Stored data entries:
- - -
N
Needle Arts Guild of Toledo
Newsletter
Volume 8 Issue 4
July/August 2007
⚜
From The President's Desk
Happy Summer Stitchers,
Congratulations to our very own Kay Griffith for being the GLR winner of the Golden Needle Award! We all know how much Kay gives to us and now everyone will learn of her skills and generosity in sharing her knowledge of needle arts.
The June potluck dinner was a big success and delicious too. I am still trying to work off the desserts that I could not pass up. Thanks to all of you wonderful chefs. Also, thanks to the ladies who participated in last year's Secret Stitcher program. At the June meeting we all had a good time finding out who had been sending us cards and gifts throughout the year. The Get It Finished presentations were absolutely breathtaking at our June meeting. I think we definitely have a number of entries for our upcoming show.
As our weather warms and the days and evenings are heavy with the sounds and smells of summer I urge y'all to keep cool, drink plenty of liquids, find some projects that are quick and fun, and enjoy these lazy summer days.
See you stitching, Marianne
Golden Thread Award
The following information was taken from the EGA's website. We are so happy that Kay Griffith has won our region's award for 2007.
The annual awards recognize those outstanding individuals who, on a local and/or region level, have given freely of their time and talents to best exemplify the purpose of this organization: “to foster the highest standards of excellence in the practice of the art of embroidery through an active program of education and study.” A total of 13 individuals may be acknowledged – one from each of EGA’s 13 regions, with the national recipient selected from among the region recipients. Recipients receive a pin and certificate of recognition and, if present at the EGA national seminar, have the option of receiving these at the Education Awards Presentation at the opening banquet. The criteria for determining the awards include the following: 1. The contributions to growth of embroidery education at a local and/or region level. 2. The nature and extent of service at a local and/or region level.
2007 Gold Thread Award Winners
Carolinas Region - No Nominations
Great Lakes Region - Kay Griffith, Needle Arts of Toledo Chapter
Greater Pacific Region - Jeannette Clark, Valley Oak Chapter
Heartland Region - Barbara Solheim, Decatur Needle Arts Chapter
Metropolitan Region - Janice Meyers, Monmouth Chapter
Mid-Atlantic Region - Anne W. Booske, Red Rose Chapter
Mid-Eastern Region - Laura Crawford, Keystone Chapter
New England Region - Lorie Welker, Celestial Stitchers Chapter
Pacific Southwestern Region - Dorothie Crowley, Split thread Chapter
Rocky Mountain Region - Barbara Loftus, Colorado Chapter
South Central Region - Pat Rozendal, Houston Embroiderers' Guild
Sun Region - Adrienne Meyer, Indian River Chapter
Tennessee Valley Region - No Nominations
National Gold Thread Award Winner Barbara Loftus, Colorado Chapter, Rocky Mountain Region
- - -
:: Description of the task ::
Your answer should be the exact lines above from the one with "See you stitching, Marianne" through the one with "The following information", both included, and nothing besides.

:: Solution for this problem ::
See you stitching, Marianne
Golden Thread Award
The following information was taken from the EGA's website. We are so happy that Kay Griffith has won our region's award for 2007.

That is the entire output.